その十八 選択的緘黙
新人戦が終わってしまうと、翌年まで大会は無かった。
練習は相変わらずだった。
また信仰告白を強要され、またまた私は何も言えなかった。
その時は、顧問は帰らずに練習を続けた。私と富樫は、校庭のコートの脇に立たされた。後で、練習に戻ることを許された。
この症状には、しっかりと名前が付いている。
DSM-5の『不安障害/不安症候群』には、『選択的緘黙』という項目が存在する。特定の状況において、話せなくなるという症状である。
詳細は以下の通り。
『選択的緘黙(Selective Mutism)』
A.他の状況で話しているにもかかわらず、話すことが期待されている特定の社会的状況(例:学校)において、話すことが一貫してできない.
B.その障害が、学業上、職業上の成績、または対人的コミュニケーションを妨げている.
C.その障害の持続期間は、少なくとも一カ月(学校の最初の1カ月だけに限定されない)である.
D.話すことができないことは、その社会的状況で要求されている話し言葉の知識、または話すことに関する楽しさが不足していることによるものではない.
E.その障害は、コミュニケーション症(例:小児期発症流暢症)ではうまく説明されず、また自閉スペクトラム症、統合失調症、または他の精神病性障害の経過中にのみ起こるものではない.
米国精神医学会(APA)高橋三郎 大野裕監訳『DSM-5 精神疾患の分類と診断の手引』医学書院(2014)
そして、何かのきっかけで、また練習を放棄して帰った。
その度に、どうするどうすると臨時ミーティングになった。部長さんが追いかけるも、赤いサニーを運転してとっとと帰宅してしまった。
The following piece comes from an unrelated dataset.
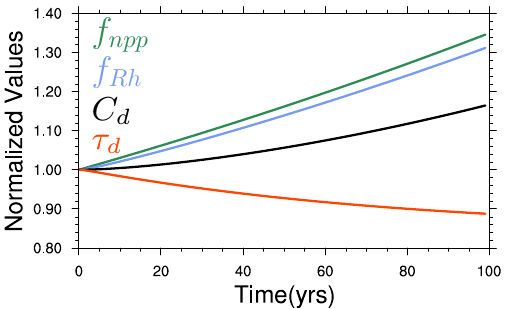
Figure 12. Box model experiment to illustrate the phenomenon of “false priming”. Results are from a simplified system: three pools with fixed turnover times of 1, 10, and 100years, arranged in a se- quential cascade and fixed carbon use efficiency of 0.3, 0.3, and 0.0 (Eq. 16). Here, the system is perturbed from steady-state by an exponential NPP increase, f NPP , of 0.3%yr − 1 . Because flux- weighted turnover in such a system is faster than mass-weighted turnover, f Rh responds faster than C d , and therefore aggregated τ d drops in response to increased inputs even though the carbon in- creases and the individual turnover times of each pool remain the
後で彼が職員室を尋ね、お怒りを解いて、練習に来てもらった。
しかし、キレる理由がよくわからなかった。声が出ていない、やる気が感じられない、態度が気に食わないといったところらしいが、具体的に何を要求しているのか、見当がつかなかった。とにかく『やる気』らしきものをアピールするしか考えつかなかった。ところがそれは、私の最も不得意とするところだった。
その内に、ボールを触っているより、ミーティングという名の雑談をしている時間の方が長くなってきた。